On Sunday, March 20, 2016 from approximately 8:20AM PDT to 9:10AM PDT, requests to Services and Check-ins were met with high response times that caused many requests to time out, interrupting service to users of Services, Services Live, and Check-ins. The root cause was a shift in traffic from our East Data Center (DC) to our West DC which overburdened the West DC web servers, despite recent upgrades, which rendered them unable to keep up with incoming requests.
7:32AM PDT Alert triggered for MySQL replication errors on west MySQL server.
7:38AM PDT Alert was acknowledged and work began.
7:38AM PDT Alert triggered for MySQL replication errors on east MySQL server.
7:38AM PDT Alert acknowledged.
7:48AM PDT West to East replication restored.
7:54AM PDT West to East replication fails again.
7:58AM PDT Database support ticket opened.
7:58AM PDT Decision to transfer traffic East to West is made.
8:06AM PDT Support was notified of the issue.
8:20AM PDT Traffic Begins to shift East to West, increasing response times in the West DC.
8:33AM PDT Decision made to revert settings to send traffic back to both data centers.
8:51AM PDT Changes successfully reverted, and traffic begins to balance, bringing down response times.
9:05AM PDT Database support repairs the broken replication.
9:10AM PDT Response times completely recover.
9:41AM PDT Work commenced checking and repairing data integrity in MySQL.
3:17PM PDT MySQL data clean up is completed with no lost data.
At 7:58AM PDT, a decision was made to shift the traffic going to the East DC to the West DC. Even with the addition of an additional web server to our West DC it was unable to constantly handle the surge in incoming requests.
At 8:33AM PDT the error of this initial decision was recognized.
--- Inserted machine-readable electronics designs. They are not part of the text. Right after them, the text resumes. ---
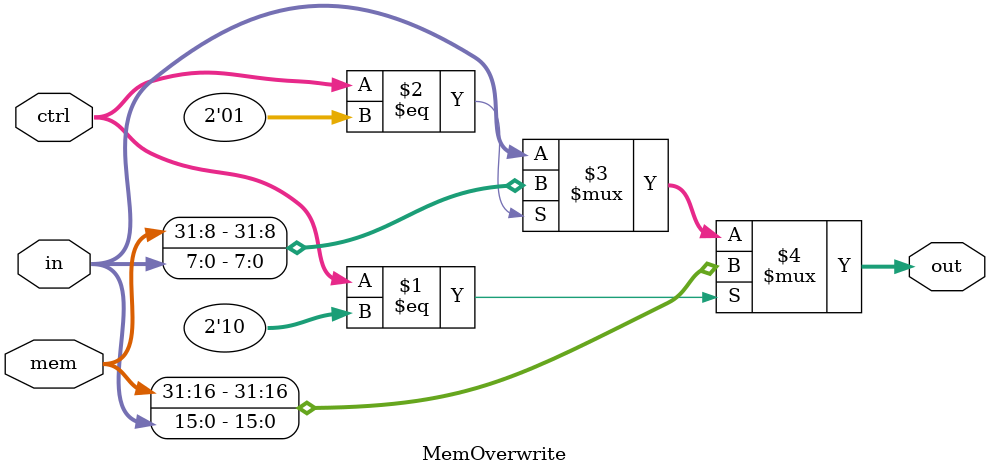
<source format=v>
module MemOverwrite(
	input  wire [31:0] in, mem,
	input  wire [1:0]  ctrl,
	output wire [31:0] out
);

assign out = (ctrl == 2) ? { mem[31:16], in[15:0] } :
	     (ctrl == 1) ? { mem[31:8],  in[7:0]  } :
	     in;

endmodule

</source>
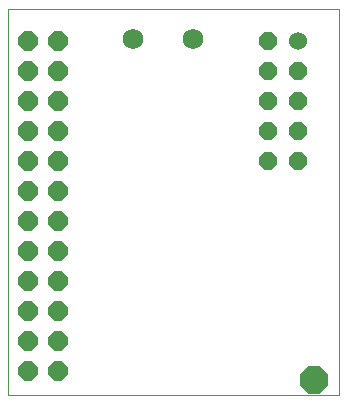
<source format=gbs>
G75*
%MOIN*%
%OFA0B0*%
%FSLAX25Y25*%
%IPPOS*%
%LPD*%
%AMOC8*
5,1,8,0,0,1.08239X$1,22.5*
%
%ADD10C,0.00000*%
%ADD11C,0.06000*%
%ADD12OC8,0.06000*%
%ADD13OC8,0.06400*%
%ADD14C,0.06900*%
%ADD15OC8,0.09061*%
D10*
X0001900Y0001794D02*
X0001900Y0130534D01*
X0112136Y0130534D01*
X0112136Y0001794D01*
X0001900Y0001794D01*
D11*
X0098400Y0119975D03*
D12*
X0098400Y0109975D03*
X0098400Y0099975D03*
X0098400Y0089975D03*
X0098400Y0079975D03*
X0088400Y0079975D03*
X0088400Y0089975D03*
X0088400Y0099975D03*
X0088400Y0109975D03*
X0088400Y0119975D03*
D13*
X0018400Y0119975D03*
X0018400Y0109975D03*
X0018400Y0099975D03*
X0018400Y0089975D03*
X0018400Y0079975D03*
X0018400Y0069975D03*
X0018400Y0059975D03*
X0018400Y0049975D03*
X0018400Y0039975D03*
X0018400Y0029975D03*
X0018400Y0019975D03*
X0018400Y0009975D03*
X0008400Y0009975D03*
X0008400Y0019975D03*
X0008400Y0029975D03*
X0008400Y0039975D03*
X0008400Y0049975D03*
X0008400Y0059975D03*
X0008400Y0069975D03*
X0008400Y0079975D03*
X0008400Y0089975D03*
X0008400Y0099975D03*
X0008400Y0109975D03*
X0008400Y0119975D03*
D14*
X0043400Y0120725D03*
X0063400Y0120725D03*
D15*
X0103676Y0006955D03*
M02*

</source>
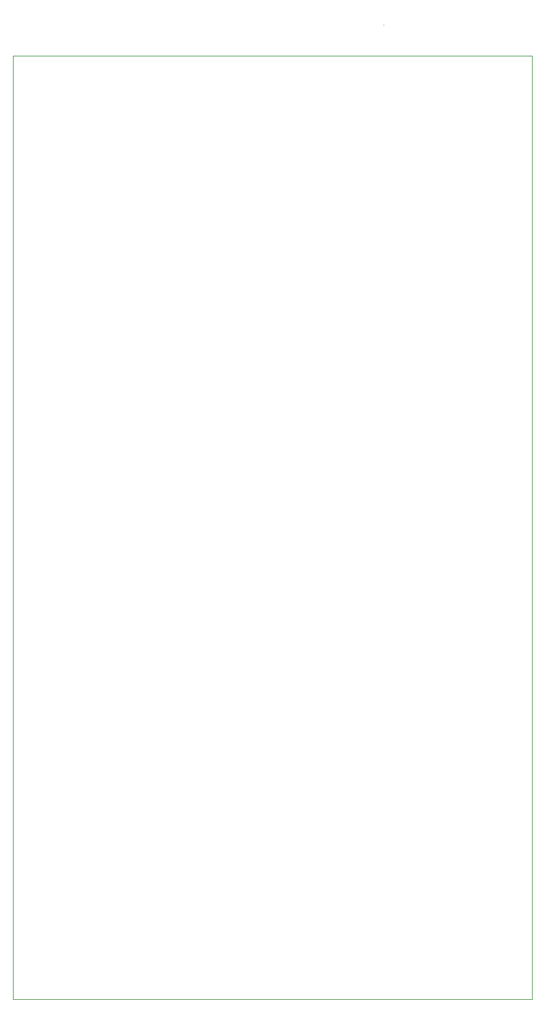
<source format=gbr>
G04 #@! TF.GenerationSoftware,KiCad,Pcbnew,5.1.8*
G04 #@! TF.CreationDate,2020-12-03T15:53:58+01:00*
G04 #@! TF.ProjectId,AS3340-VCO,41533333-3430-42d5-9643-4f2e6b696361,1*
G04 #@! TF.SameCoordinates,Original*
G04 #@! TF.FileFunction,Profile,NP*
%FSLAX46Y46*%
G04 Gerber Fmt 4.6, Leading zero omitted, Abs format (unit mm)*
G04 Created by KiCad (PCBNEW 5.1.8) date 2020-12-03 15:53:58*
%MOMM*%
%LPD*%
G01*
G04 APERTURE LIST*
G04 #@! TA.AperFunction,Profile*
%ADD10C,0.050000*%
G04 #@! TD*
G04 APERTURE END LIST*
D10*
X110600000Y-23622000D02*
X181620000Y-23622000D01*
X181620000Y-152560000D02*
X181620000Y-23622000D01*
X110600000Y-152560000D02*
X181620000Y-152560000D01*
X161310000Y-19340000D02*
X161310000Y-19340000D01*
X110600000Y-152560000D02*
X110600000Y-23620000D01*
M02*

</source>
Work commenced to re-balance traffic.
From this point to 8:44AM PDT we struggled to get our DNS provider to reset to our original configuration.
From 8:44AM PDT to 8:51AM PDT Work to revert changes halted as we considered the implications of that action
AT 8:51AM PDT changes were reverted and response times immediately improved.
9:10AM PDT Response times completely recover.
After a complete review and analysis of the outage, the following actions are being taken to address the underlying causes of the issue, to help prevent recurrence, and to improve response times:
Planning Center Online is committed to continually improving our technology and operational processes to prevent outages. We appreciate your patience and again, apologize for the impact to you and your church. We thank you for your business and continued support.